Resource-rich Alberta stands to receive billions more in federal health transfers under the per-capita funding model proposed as the pillar of Ottawa’s new Canada Health Transfer plan, a windfall that comes at the expense of every other province.
Other premiers have so far avoided going after Alberta – Prime Minister Stephen Harper’s home province and the heartland of Conservative Party support – but on Tuesday struck up a panel to dig into the proposed “fiscal arrangements” of the unilateral federal proposal.
What’s the current deal?
The Canada Health Transfer sends cash to provinces – $26-billion in total this year – to cover the growing cost of health care. Wealthy Alberta currently receives a reduced rate of about $558 per person, roughly 38 per cent less than the other provinces and territories. Alberta now laments the disparity it once agreed to and argues that initiatives such as the equalization program should handle wealth redistribution, not health transfers.
The Harper government agrees and has proposed giving Alberta an equal rate – overall, an immediate boost of between $850-million and $1-billion per year, according to various government estimates. Alberta would also be poised to gain more with each year as its booming population expands and earns a bigger cut of the per-capita funding.
Under the proposal, the federal government projects every other province would get less money. Newfoundland and Labrador would see the biggest per-capita hit, while Ontario would lose the most overall.

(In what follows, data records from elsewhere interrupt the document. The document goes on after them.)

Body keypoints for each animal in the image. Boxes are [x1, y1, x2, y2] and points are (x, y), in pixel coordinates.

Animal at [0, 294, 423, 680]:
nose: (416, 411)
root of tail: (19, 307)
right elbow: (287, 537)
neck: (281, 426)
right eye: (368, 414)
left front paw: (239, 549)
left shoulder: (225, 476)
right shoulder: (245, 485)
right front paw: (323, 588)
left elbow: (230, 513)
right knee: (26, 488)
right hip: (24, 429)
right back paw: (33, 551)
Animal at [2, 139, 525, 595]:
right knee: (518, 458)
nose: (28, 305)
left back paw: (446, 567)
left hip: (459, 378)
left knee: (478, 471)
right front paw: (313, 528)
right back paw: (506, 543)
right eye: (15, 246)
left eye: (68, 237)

What about B.C.’s seniors plan?
British Columbia Premier Christy Clark has championed a plan that would give a boost to provinces like hers with a high population of seniors, typically an expensive health-care group. B.C. would gain more than $100-million in annual funding as compared to the federal proposal, but Alberta – with the lowest proportional population of seniors of any province – would see its windfall decline. (Ontario’s share of funding would also fall.) Not surprisingly, Alberta rejects the notion that seniors should be prioritized over other age groups. “Alberta does believe that it’s important to have equal per-capita funding,” Alberta Premier Alison Redford said.
It’s one of many scenarios that will be considered by Manitoba Premier Greg Selinger, who will lead the panel looking into the details of the proposed plan and whether Alberta’s gains will deal a heavy blow to its fellow provinces.

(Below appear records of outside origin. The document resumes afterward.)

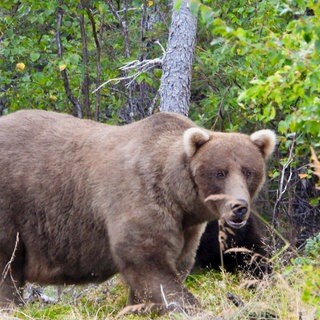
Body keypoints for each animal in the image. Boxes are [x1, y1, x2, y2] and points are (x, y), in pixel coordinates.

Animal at [0, 110, 276, 316]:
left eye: (248, 171)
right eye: (219, 172)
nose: (238, 207)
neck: (177, 195)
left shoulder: (187, 227)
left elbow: (176, 264)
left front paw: (139, 307)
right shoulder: (141, 198)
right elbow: (149, 263)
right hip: (12, 206)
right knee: (8, 266)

What’s the overall difference for Alberta?
The change to strict per-capita funding would mean billions more for the province over the term of the deal, though the province refuses to speculate on how much that will be.

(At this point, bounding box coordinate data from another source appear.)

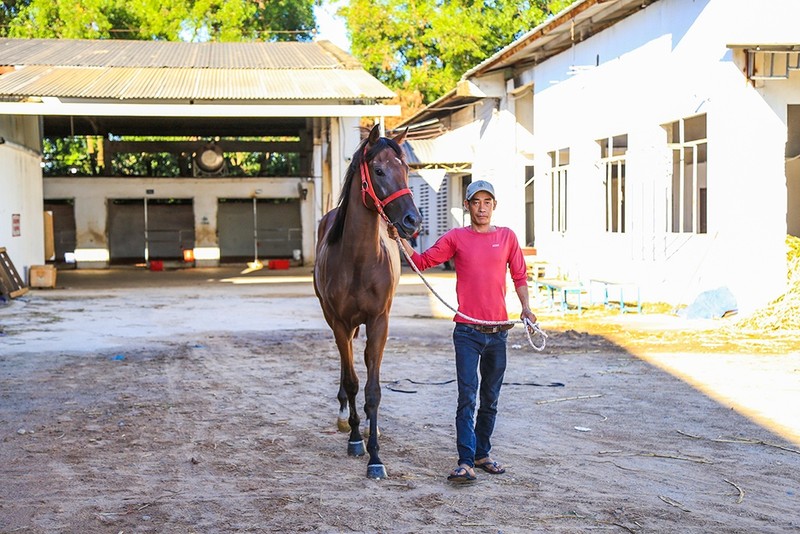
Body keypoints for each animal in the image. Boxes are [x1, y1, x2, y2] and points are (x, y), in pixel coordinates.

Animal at [314, 125, 424, 482]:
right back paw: (345, 418)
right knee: (346, 361)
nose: (412, 221)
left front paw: (375, 456)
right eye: (378, 170)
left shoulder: (379, 322)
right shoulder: (339, 321)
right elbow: (352, 382)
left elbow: (373, 391)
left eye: (406, 169)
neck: (359, 260)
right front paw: (354, 439)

Without accounting for significant factors such as GDP change, population growth or inflation, the difference is about $10-billion.
An equal per-capita deal with the federal government’s proposed annual increases of about 4 per cent, tied to inflation and GDP, would deliver approximately $46-billion to Alberta over the course of a decade. By comparison, an extension of the current deal, with higher annual increases but a lower per-capita rate, would send Alberta about $35-billion.
“In Alberta, they’ll certainly be seeing this as a victory because they’ve been complaining for a long time that their contribution to the federation has not been well recognized or valued,” said John Church, a University of Alberta professor who researches Canadian health policy.